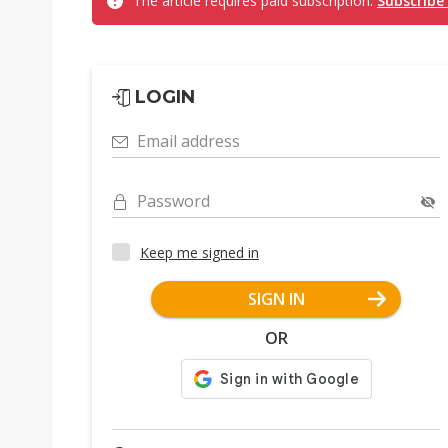
The article requires paid subscription.
Subscribe
LOGIN
Email address
Password
Keep me signed in
SIGN IN
OR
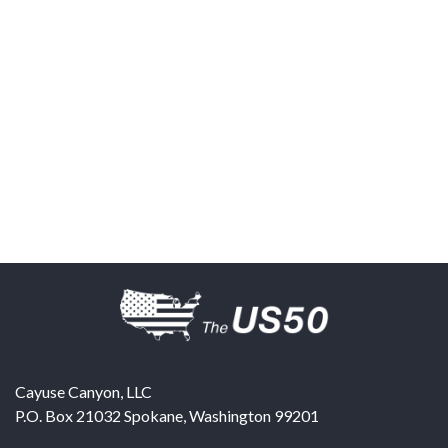
Cayuse Canyon, LLC
P.O. Box 21032
Spokane
,
Washington
99201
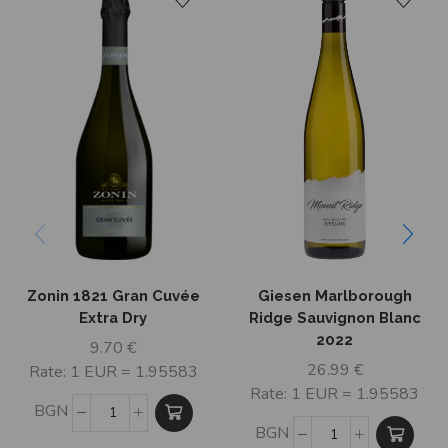
Zonin 1821 Gran Cuvée
Giesen Marlborough
Extra Dry
Ridge Sauvignon Blanc
2022
9.70
€
26.99
€
Rate: 1 EUR = 1.95583
Rate: 1 EUR = 1.95583
BGN
BGN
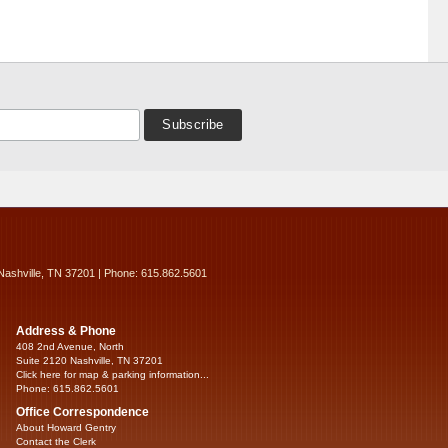
Nashville, TN 37201 | Phone: 615.862.5601
Address & Phone
408 2nd Avenue, North
Suite 2120 Nashville, TN 37201
Click here for map & parking information...
Phone: 615.862.5601
Office Correspondence
About Howard Gentry
Contact the Clerk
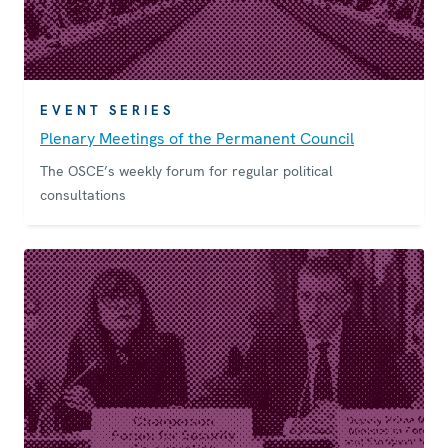
EVENT SERIES
Plenary Meetings of the Permanent Council
The OSCE’s weekly forum for regular political
consultations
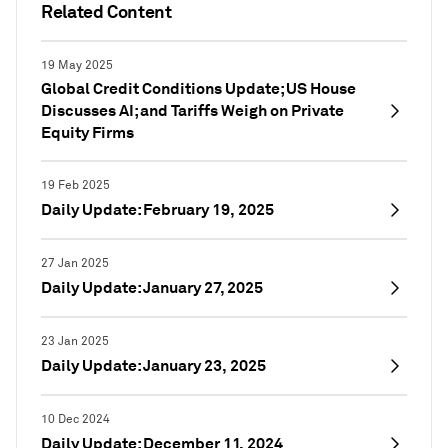
Related Content
19 May 2025
Global Credit Conditions Update; US House
Discusses AI; and Tariffs Weigh on Private
Equity Firms
19 Feb 2025
Daily Update: February 19, 2025
27 Jan 2025
Daily Update: January 27, 2025
23 Jan 2025
Daily Update: January 23, 2025
10 Dec 2024
Daily Update: December 11, 2024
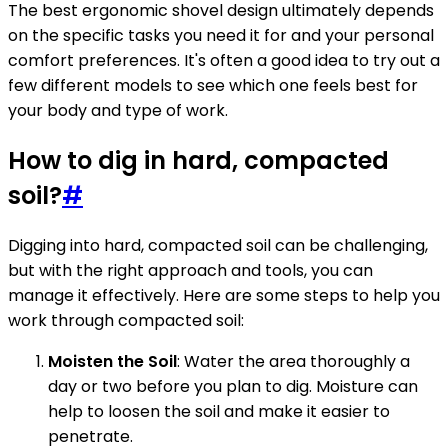
The best ergonomic shovel design ultimately depends
on the specific tasks you need it for and your personal
comfort preferences. It's often a good idea to try out a
few different models to see which one feels best for
your body and type of work.
How to dig in hard, compacted
soil?
#
Digging into hard, compacted soil can be challenging,
but with the right approach and tools, you can
manage it effectively. Here are some steps to help you
work through compacted soil:
Moisten the Soil
: Water the area thoroughly a
day or two before you plan to dig. Moisture can
help to loosen the soil and make it easier to
penetrate.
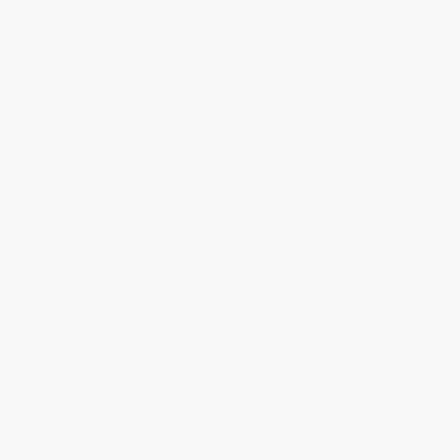
About Us
About Us
Who We Serve
Why Choose Us
Classroom Services
Testimonials
Referral Program
Price Match Guarantee
Social Responsibility
Blog
Help
Request a Quote
Customer Service
Return Policy
FAQs
Shipping
Purchase Orders
Terms and Conditions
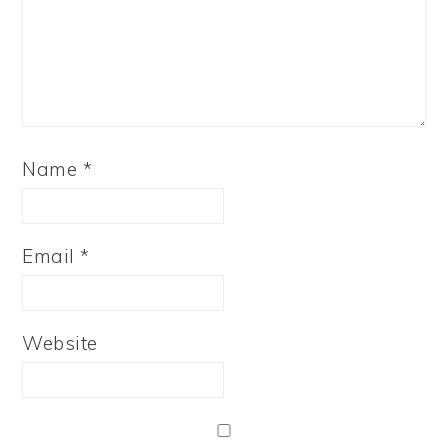
Name
*
Email
*
Website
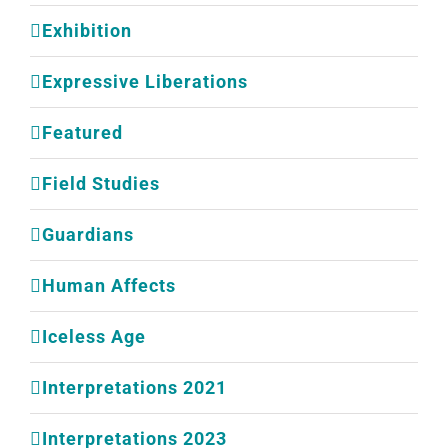
Exhibition
Expressive Liberations
Featured
Field Studies
Guardians
Human Affects
Iceless Age
Interpretations 2021
Interpretations 2023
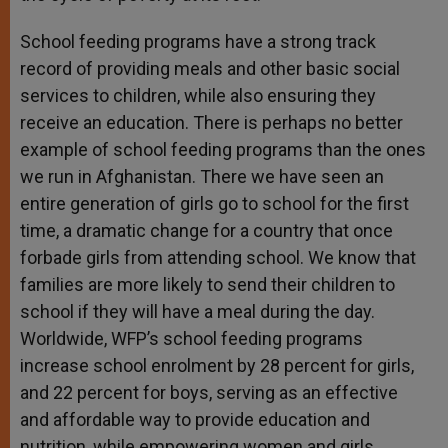
School feeding programs have a strong track
record of providing meals and other basic social
services to children, while also ensuring they
receive an education. There is perhaps no better
example of school feeding programs than the ones
we run in Afghanistan. There we have seen an
entire generation of girls go to school for the first
time, a dramatic change for a country that once
forbade girls from attending school. We know that
families are more likely to send their children to
school if they will have a meal during the day.
Worldwide, WFP’s school feeding programs
increase school enrolment by 28 percent for girls,
and 22 percent for boys, serving as an effective
and affordable way to provide education and
nutrition, while empowering women and girls.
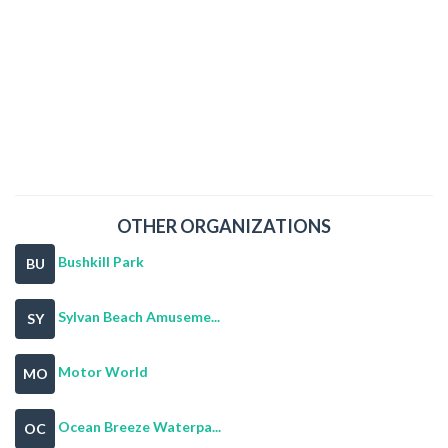
OTHER ORGANIZATIONS
Bushkill Park
BU
Sylvan Beach Amuseme...
SY
Motor World
MO
Ocean Breeze Waterpa...
OC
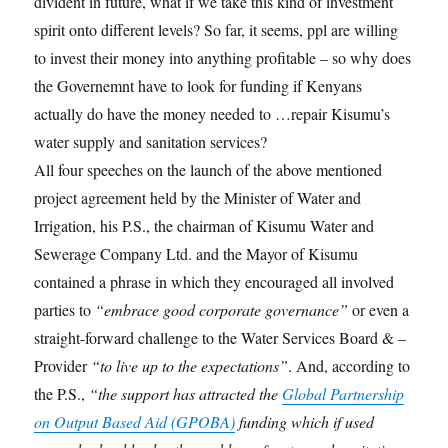
divident in future, what if we take this kind of investment
spirit onto different levels? So far, it seems, ppl are willing
to invest their money into anything profitable – so why does
the Governemnt have to look for funding if Kenyans
actually do have the money needed to …repair Kisumu’s
water supply and sanitation services?
All four speeches on the launch of the above mentioned
project agreement held by the Minister of Water and
Irrigation, his P.S., the chairman of Kisumu Water and
Sewerage Company Ltd. and the Mayor of Kisumu
contained a phrase in which they encouraged all involved
parties to
“embrace good corporate governance”
or even a
straight-forward challenge to the Water Services Board & –
Provider
“to live up to the expectations”
. And, according to
the P.S.,
“the support has attracted the
Global Partnership
on Output Based Aid (GPOBA)
funding which if used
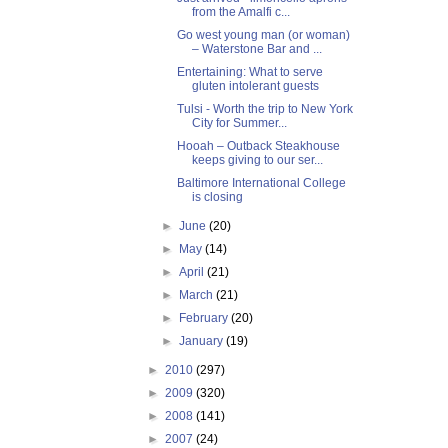
from the Amalfi c...
Go west young man (or woman)
– Waterstone Bar and ...
Entertaining: What to serve
gluten intolerant guests
Tulsi - Worth the trip to New York
City for Summer...
Hooah – Outback Steakhouse
keeps giving to our ser...
Baltimore International College
is closing
►
June
(20)
►
May
(14)
►
April
(21)
►
March
(21)
►
February
(20)
►
January
(19)
►
2010
(297)
►
2009
(320)
►
2008
(141)
►
2007
(24)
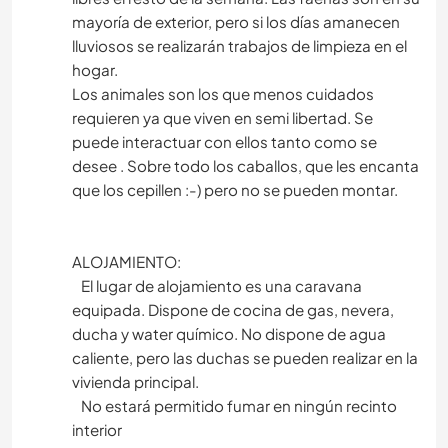
mayoría de exterior, pero si los días amanecen
lluviosos se realizarán trabajos de limpieza en el
hogar.
Los animales son los que menos cuidados
requieren ya que viven en semi libertad. Se
puede interactuar con ellos tanto como se
desee . Sobre todo los caballos, que les encanta
que los cepillen :-) pero no se pueden montar.
ALOJAMIENTO:
El lugar de alojamiento es una caravana
equipada. Dispone de cocina de gas, nevera,
ducha y water químico. No dispone de agua
caliente, pero las duchas se pueden realizar en la
vivienda principal.
No estará permitido fumar en ningún recinto
interior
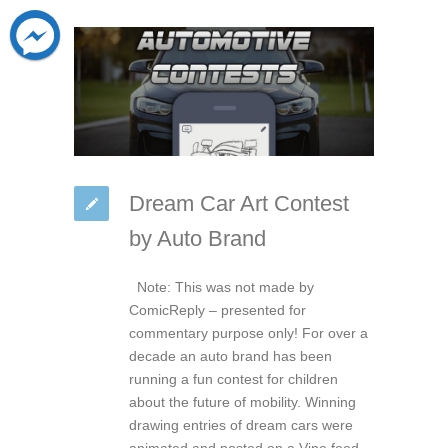
Dream Car Art Contest
by Auto Brand
Note: This was not made by
ComicReply – presented for
commentary purpose only! For over a
decade an auto brand has been
running a fun contest for children
about the future of mobility. Winning
drawing entries of dream cars were
animated and posted on a Vine feed.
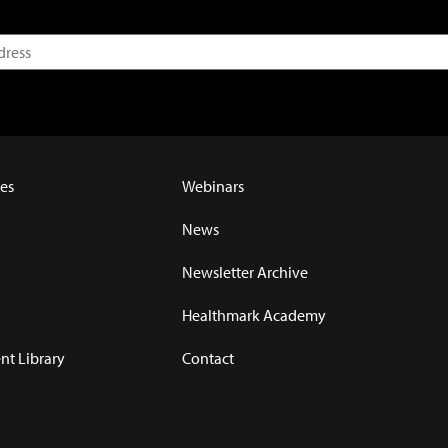
es
Webinars
News
Newsletter Archive
Healthmark Academy
t Library
Contact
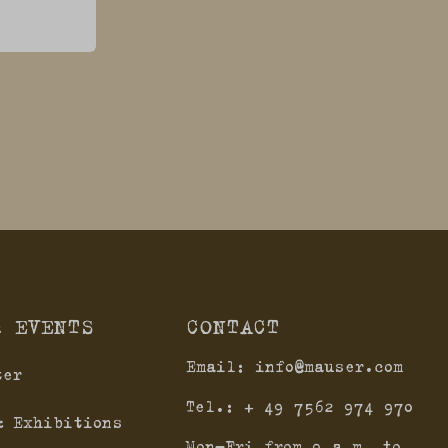
& EVENTS
CONTACT
Email:
info@mauser.com
ter
Tel.:
+ 49 7562 974 970
& Exhibitions
Mon-Fri from 9 a.m. to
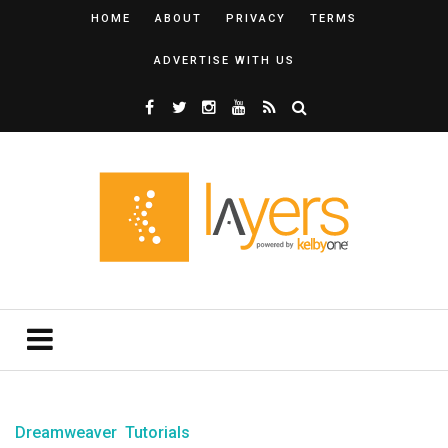
HOME
ABOUT
PRIVACY
TERMS
ADVERTISE WITH US
Dreamweaver
Tutorials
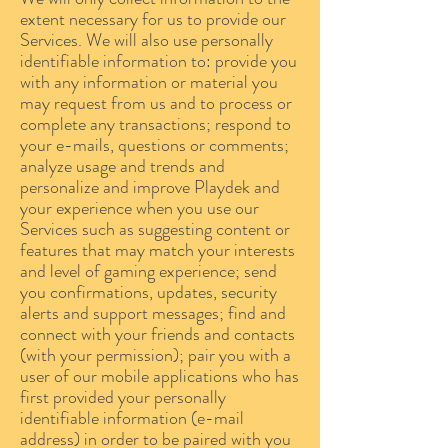
extent necessary for us to provide our
Services. We will also use personally
identifiable information to: provide you
with any information or material you
may request from us and to process or
complete any transactions; respond to
your e-mails, questions or comments;
analyze usage and trends and
personalize and improve Playdek and
your experience when you use our
Services such as suggesting content or
features that may match your interests
and level of gaming experience; send
you confirmations, updates, security
alerts and support messages; find and
connect with your friends and contacts
(with your permission); pair you with a
user of our mobile applications who has
first provided your personally
identifiable information (e-mail
address) in order to be paired with you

═══

Assignment - Reproduce the data exactly, please, and omit its pictures.

Answer to the exercise -
The article requires paid subscription.
Subscribe
LOGIN
Email address
Password
Keep me signed in
SIGN IN
OR
Cayuse Canyon, LLC
P.O. Box 21032
Spokane
,
Washington
99201
Zonin 1821 Gran Cuvée
Giesen Marlborough
Extra Dry
Ridge Sauvignon Blanc
2022
9.70
€
26.99
€
Rate: 1 EUR = 1.95583
Rate: 1 EUR = 1.95583
BGN
BGN
Nashville, TN 37201 | Phone: 615.862.5601
Address & Phone
408 2nd Avenue, North
Suite 2120 Nashville, TN 37201
Click here for map & parking information...
Phone: 615.862.5601
Office Correspondence
About Howard Gentry
Contact the Clerk
EVENT SERIES
Plenary Meetings of the Permanent Council
The OSCE’s weekly forum for regular political
consultations
Related Content
19 May 2025
Global Credit Conditions Update; US House
Discusses AI; and Tariffs Weigh on Private
Equity Firms
19 Feb 2025
Daily Update: February 19, 2025
27 Jan 2025
Daily Update: January 27, 2025
23 Jan 2025
Daily Update: January 23, 2025
10 Dec 2024
Daily Update: December 11, 2024
The best ergonomic shovel design ultimately depends
on the specific tasks you need it for and your personal
comfort preferences. It's often a good idea to try out a
few different models to see which one feels best for
your body and type of work.
How to dig in hard, compacted
soil?
#
Digging into hard, compacted soil can be challenging,
but with the right approach and tools, you can
manage it effectively. Here are some steps to help you
work through compacted soil:
Moisten the Soil
: Water the area thoroughly a
day or two before you plan to dig. Moisture can
help to loosen the soil and make it easier to
penetrate.
About Us
About Us
Who We Serve
Why Choose Us
Classroom Services
Testimonials
Referral Program
Price Match Guarantee
Social Responsibility
Blog
Help
Request a Quote
Customer Service
Return Policy
FAQs
Shipping
Purchase Orders
Terms and Conditions
Name
*
Email
*
Website
Exhibition
Expressive Liberations
Featured
Field Studies
Guardians
Human Affects
Iceless Age
Interpretations 2021
Interpretations 2023
School feeding programs have a strong track
record of providing meals and other basic social
services to children, while also ensuring they
receive an education. There is perhaps no better
example of school feeding programs than the ones
we run in Afghanistan. There we have seen an
entire generation of girls go to school for the first
time, a dramatic change for a country that once
forbade girls from attending school. We know that
families are more likely to send their children to
school if they will have a meal during the day.
Worldwide, WFP’s school feeding programs
increase school enrolment by 28 percent for girls,
and 22 percent for boys, serving as an effective
and affordable way to provide education and
nutrition, while empowering women and girls.
OTHER ORGANIZATIONS
Bushkill Park
BU
Sylvan Beach Amuseme...
SY
Motor World
MO
Ocean Breeze Waterpa...
OC
divident in future, what if we take this kind of investment
spirit onto different levels? So far, it seems, ppl are willing
to invest their money into anything profitable – so why does
the Governemnt have to look for funding if Kenyans
actually do have the money needed to …repair Kisumu’s
water supply and sanitation services?
All four speeches on the launch of the above mentioned
project agreement held by the Minister of Water and
Irrigation, his P.S., the chairman of Kisumu Water and
Sewerage Company Ltd. and the Mayor of Kisumu
contained a phrase in which they encouraged all involved
parties to
“embrace good corporate governance”
or even a
straight-forward challenge to the Water Services Board & –
Provider
“to live up to the expectations”
. And, according to
the P.S.,
“the support has attracted the
Global Partnership
on Output Based Aid (GPOBA)
funding which if used
from the Amalfi c...
Go west young man (or woman)
– Waterstone Bar and ...
Entertaining: What to serve
gluten intolerant guests
Tulsi - Worth the trip to New York
City for Summer...
Hooah – Outback Steakhouse
keeps giving to our ser...
Baltimore International College
is closing
►
June
(20)
►
May
(14)
►
April
(21)
►
March
(21)
►
February
(20)
►
January
(19)
►
2010
(297)
►
2009
(320)
►
2008
(141)
►
2007
(24)
mayoría de exterior, pero si los días amanecen
lluviosos se realizarán trabajos de limpieza en el
hogar.
Los animales son los que menos cuidados
requieren ya que viven en semi libertad. Se
puede interactuar con ellos tanto como se
desee . Sobre todo los caballos, que les encanta
que los cepillen :-) pero no se pueden montar.
ALOJAMIENTO:
El lugar de alojamiento es una caravana
equipada. Dispone de cocina de gas, nevera,
ducha y water químico. No dispone de agua
caliente, pero las duchas se pueden realizar en la
vivienda principal.
No estará permitido fumar en ningún recinto
interior
Dream Car Art Contest
by Auto Brand
Note: This was not made by
ComicReply – presented for
commentary purpose only! For over a
decade an auto brand has been
running a fun contest for children
about the future of mobility. Winning
drawing entries of dream cars were
animated and posted on a Vine feed.
es
Webinars
News
Newsletter Archive
Healthmark Academy
t Library
Contact
& EVENTS
CONTACT
Email:
info@mauser.com
ter
Tel.:
+ 49 7562 974 970
& Exhibitions
Mon-Fri from 9 a.m. to
HOME
ABOUT
PRIVACY
TERMS
ADVERTISE WITH US
Dreamweaver
Tutorials
extent necessary for us to provide our
Services. We will also use personally
identifiable information to: provide you
with any information or material you
may request from us and to process or
complete any transactions; respond to
your e-mails, questions or comments;
analyze usage and trends and
personalize and improve Playdek and
your experience when you use our
Services such as suggesting content or
features that may match your interests
and level of gaming experience; send
you confirmations, updates, security
alerts and support messages; find and
connect with your friends and contacts
(with your permission); pair you with a
user of our mobile applications who has
first provided your personally
identifiable information (e-mail
address) in order to be paired with you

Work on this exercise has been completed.